Patience has its rewards, even in this world of tweeting, texting and other forms of instant gratification.

Just think what it might have been like for Minnesota Anglophiles if British pop star Lily Allen had not canceled her 2007 Twin Cities debut when she was dominating U.K. headlines for her wicked reggae-pop hits, onstage inebriation and offstage outrageous comments. She might have bombed (as she did in some of the U.S. cities where she played) and disappeared from U.S. radar. However, since then, Allen has not only released a second album that's better than her first, but she's apparently cleaned up her act.

Her overdue Twin Cities debut on Saturday night at sold-out First Avenue was quite a treat. She wasn't tipsy and didn't spend the evening trash-talking. Rather, backed by a terrific quartet, she delivered every song from her new album ("It's Not Me, It's You") plus a few from her 2006 debut ("Alright, Still") with flair, finesse and cheeky confidence. Unlike Twin Cities debuts by much-hyped Brit stars Amy Winehouse and Duffy, this is one where the crowd went gaga, and justifiably so.

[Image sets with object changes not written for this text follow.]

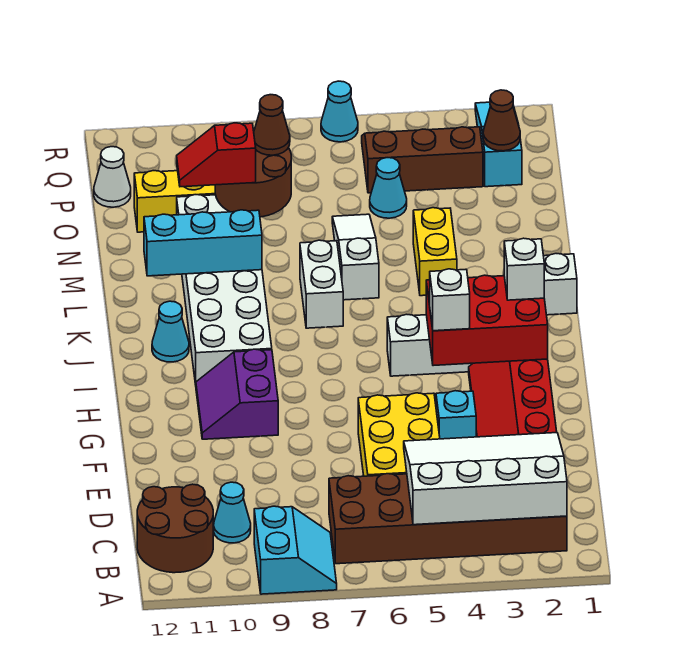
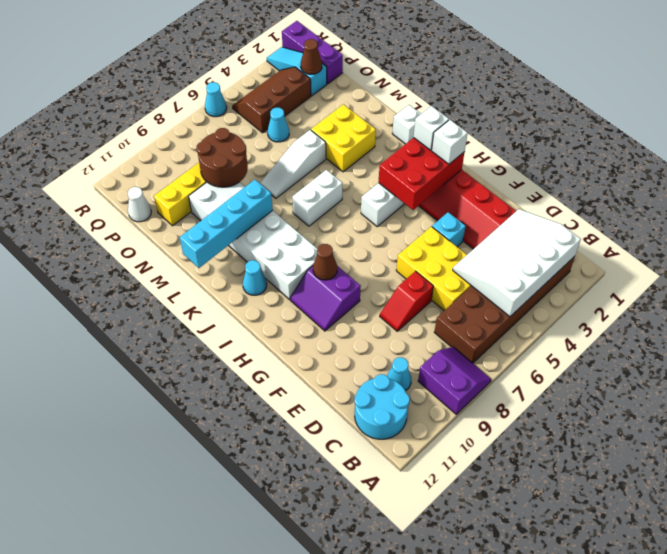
cyan 2x2 slope [254,506,337,594] -> purple 2x2 slope [418,347,491,414]
brown 2x2 round brick [137,484,213,573] -> cyan 2x2 round brick [355,374,410,439]
white 1x1 brick [430,269,470,331] -> white 1x1 brick moved to [432,120,468,164]
white 1x2 brick [300,240,343,328] -> white 1x2 brick turned to [292,170,343,226]
yellow 1x2 brick [413,208,457,296] -> yellow 2x2 brick [311,104,376,172]
white 1x3 slope [332,214,379,300] -> white 1x3 slope turned to [260,130,326,198]
cyan 1x3 brick [144,210,262,276] -> cyan 1x4 brick [180,180,273,268]
red 1x2 slope [177,123,256,187] -> red 1x2 slope moved to [380,271,433,331]
brown 1x1 cone [254,95,290,155] -> brown 1x1 cone moved to [313,244,337,280]
none -> purple 1x3 brick [282,21,343,84]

The moment the curtain went up, it was clear this was going to be a different Lily Allen. Not only was her hair short, but the formerly frumpy girl next door looked like she was ready for a night at the beach club with her rhinestone-covered stiletto heels and a skin-showing outfit. By the third number, the sassy boy-toy putdown "Never Gonna Happen," the 23-year-old was turning on her pop-star personality, with a sexy little shimmy and a bit of flirty fluffing of her short black bob. Think of her as Katy Perry's older, more cynical sister.

During a couple of selections, Allen puffed a cigarette and sipped from a red plastic cup, but she never really indulged in the kind of the potty-mouthed acting up that made her infamous in England. But she came close when she removed the underpinnings of her sleeveless, strapless top saying, "It's like gaffer tape for my bleep."

This tart pop star makes smart music with smart-aleck lyrics. Allen's sound blends reggae, jazz, pop, hip-hop, rock, cabaret, show tunes and soul to Euro-styled dance beats, with her strong voice often melding two styles simultaneously. Her lyrics cleverly address relationships, fame and a recent U.S. president whom she didn't appreciate.

At First Avenue, Allen often explained what a song was about, even though she was a bit coy and playful. She dedicated "Not Fair," a delightful multi-ethnic stomp, to the ladies but encouraged fellows to "think outside the box. Literally." She didn't beat around the Bush when it came to the Dubya-bashing "F- You," which was punctuated with middle-finger salutes from the stage and the sing-along crowd.

Midway through the 70-minute performance, Allen switched from stilettos to sneakers, which allowed her to dance with more verve and abandon. For the encore, she changed into a white tank top and blue jeans to deliver "Smile," her sing-along breakthrough ska-heavy hit, and her recent single, the dreamy pop "The Fear," about the absurdities of celebrity culture. She followed that by covering Britney Spears' "Womanizer," an ironic comment that needed no verbal explanation.